The objective of this paper is to analyze the contemporary composition of neo-traditional music in Chiang Mai, Thailand. Specifically, I analyze new forms of music composition by the ‘Changsaton’ group, an ensemble with a primarily traditional background in Lanna traditional musical forms. However, through their interest in experimentation in various repertoires they have expressed an innovative philosophy of Asian music as a unified, regional form. The ensemble’s performances and workshops have exerted a considerable influence on attitudes to local traditional musics and perspectives on globalization among musicians and audiences in the Chiang Mai area. In this paper, the discipline of ethnomusicology is used as a fundamental method and the paper distills information from ethnographic fieldwork, music recordings, music transcriptions, and formal and informal interviewing. Methods from Western music theory are used to analyze structural forms, musical textures, musical orchestration, music notation, and compositional method. This research focused on three specific contemporary music compositions by the ‘Changsaton’ group; 1) ‘Chang Naow’ - the god of the elephants, 2) ‘Kab Kiew’ - the two rivers Mekong and Nam Ou, and 3) ‘Puja’ - blessing of the spirits. Result of this research show that the ‘Changsaton’ group has considerably transformed traditional techniques in their music composition, including the transformation of melodic lines from the Buddhist chanting, traditional literatures, and tradition tuning systems. Various “foreign” influences, primarily from Japan, Indonesia and the Western modernism are analyzed. Finally, Changsaton’s role in influencing local conceptions on experimentation, maintenance of traditional, regional ethnic identity and globalization are considered.
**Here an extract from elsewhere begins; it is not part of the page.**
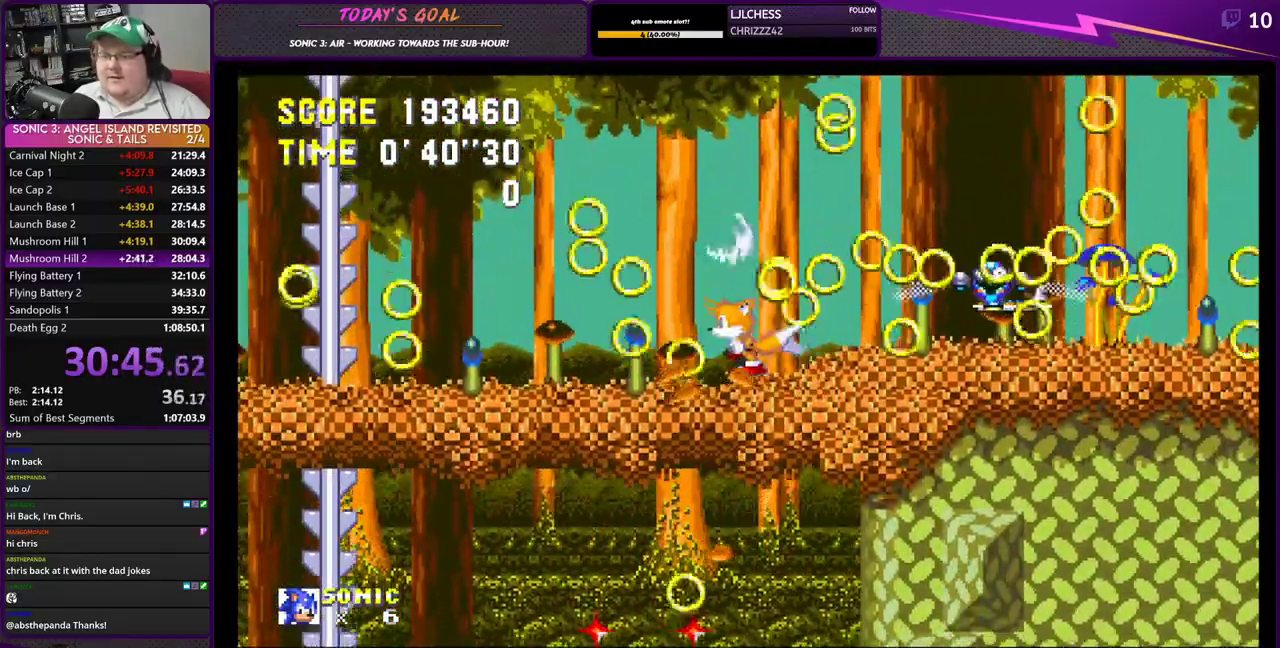
{"buttons": ["CROSS", "DPAD_RIGHT"], "left_stick": "center", "events": []}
Becoming Cosmopolitan, Going Nativist: The Project of Indonesian Musik Kontemporer
Christopher J. Miller, Cornell University, USA

The Indonesian term musik kontemporer encompasses an impossibly eclectic variety of musical creativity, united less by a clear notion of what contemporary is than a general sense of what it is not, or not quite: traditional, popular, classical. In this paper, I examine the background to musik kontemporer’s diverse profile: the remarkable alliance in the 1970s and 80s between cosmopolitan senior figures such as Slamet Abdul Sjukur and Suka Hardjana who studied music in the West but then turned nativist, and native composers, especially those at the performing arts academy in Surakarta, who with foundations in gamelan and other traditional Indonesian musics took up the cosmopolitan project of experimentalist art music. The former group hoped for a transcending of the categorical distinction between traditional and contemporary. In their own creative work and in overseeing that of younger composers, both traditionally-based and Western-oriented, they had considerable success in giving concrete form to a cosmopolitan nativist ideal. They did not, and I would argue could not, create a singular coherent model of musical practice, because of the impossibility of completely escaping distinctions based both in musical habitus and the connection to disparate and competing sources of aesthetic authority: Indonesian traditions, European classical music, an international but still predominantly Euro-American avant-garde, and the omnipresent background of industrialized popular culture. Younger composers, like the senior figures who came before, have instead had to renegotiate a persistent dynamic involving these larger musical forces.